Du déclenchement de la pandémie de Covid-19 sur le marché de Wuhan en Chine à la guerre en Ukraine et l’encerclement de Kiev, les messages des responsables politiques en Europe en matière de souveraineté convergent vers un objectif clé : réduire la dépendance aux approvisionnements essentiels délocalisés, notamment la santé et l’énergie. Si la pandémie a mis en lumière la nécessité de relocaliser en Europe la fabrication de médicaments et de masques produits en Chine, l’invasion de l’Ukraine soulève l’obligation morale et économique de couper la dépendance aux hydrocarbures russes, dont les exportations représentent la moitié des recettes du budget de ce pays.
Dans cette perspective, la Commission Européenne a publié le 8 mars une ébauche de plan (REPowerEU) visant à rendre l’Europe indépendante des combustibles fossiles russes, en commençant par le gaz. Selon la Commission, REPowerEU s’inscrit dans un horizon « bien avant 2030, avec réduction des 2/3 des importations de gaz russe d’ici fin 2022 ». La voie proposée n’est pas celle d’un embargo en l’absence d’un consensus européen, certains pays membres étant trop exposés à un risque de blackout énergétique (55% du gaz consommé en Allemagne et 45% en Italie sont importés de Russie).

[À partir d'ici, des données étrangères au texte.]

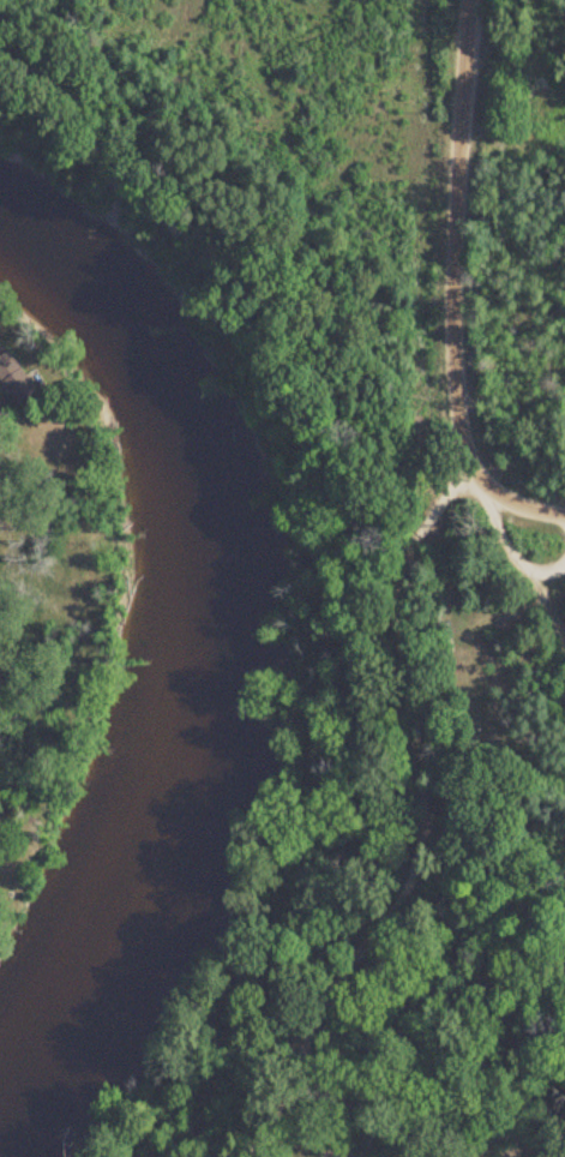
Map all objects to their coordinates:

Le plan Européen REPowerEU est cependant très ambitieux et constitue une accélération par rapport au Fit for 55 (train de mesures proposées en juillet 2021 par la Commission Européenne pour atteindre une baisse de 55% des émissions de gaz à effet de serre entre 1990 et 2030). Les deux piliers de REPowerEU sont les suivants :
- Diversifier l’approvisionnement en gaz : il est envisagé une augmentation des importations de GNL (USA, Afrique) et par gazoduc provenant de fournisseurs non russes (Algérie, Norvège) ainsi qu’un accroissement des niveaux de bio méthane et d’hydrogène. À court-terme, la commission encourage un taux de remplissage de 90% des installations de stockage de gaz au 1er octobre chaque année, dès 2022, pour couvrir les besoins en chauffage hivernaux.
- Réduire plus rapidement la dépendance à l’égard des combustibles fossiles consommés par les habitations, les industries et les systèmes électriques : les mesures consistent à renforcer l’efficacité énergétique (baisse de la consommation) et augmenter la part de l’électricité dans la consommation des énergies (vs. le gaz), conjugué à une hausse accélérée de la part des énergies renouvelables dans le mix électrique européen. Ainsi, le plan REPowerEU conduirait à mettre en service 20% de capacités renouvelables supplémentaires par rapport aux objectifs de Fit for 55.
Selon la Commission, l’ensemble de ces mesures permettraient de réduire la consommation européenne de gaz d’au-moins l’équivalent de 155 milliards de m3 par an d’ici 2030 (vs. 100 milliards de m3 dans le plan Fit for 55), soit le montant des importations annuelles de gaz russes en Europe, qui seraient ainsi ramenées à 0.
Mais au cours des prochains mois, les gouvernements européens devront également atténuer l’impact très significatif, sur le budget des populations, de la flambée des cours des hydrocarbures, par des mesures exceptionnelles de gel des tarifs et de fiscalités accommodantes. A plus long-terme, le problème restera entier car le retour à une énergie à bas coûts parait improbable.
En outre, les filières de l’hydrogène et du bio méthane n’étant pas mobilisables rapidement, la diversification de l’approvisionnement en gaz reposera probablement, au moins à court-terme, sur une augmentation des importations de GNL produit en partie aux USA, issu d’énergies fossiles non conventionnelles. Ceci conduira à renforcer une chaîne de valeur fortement émettrice de CO2 et destructrice de biodiversité. Le prix environnemental à payer face au choc humain de l’invasion de l’Ukraine par la Russie et à l’urgence de restructurer les équilibres de la politique énergétique de l’Europe.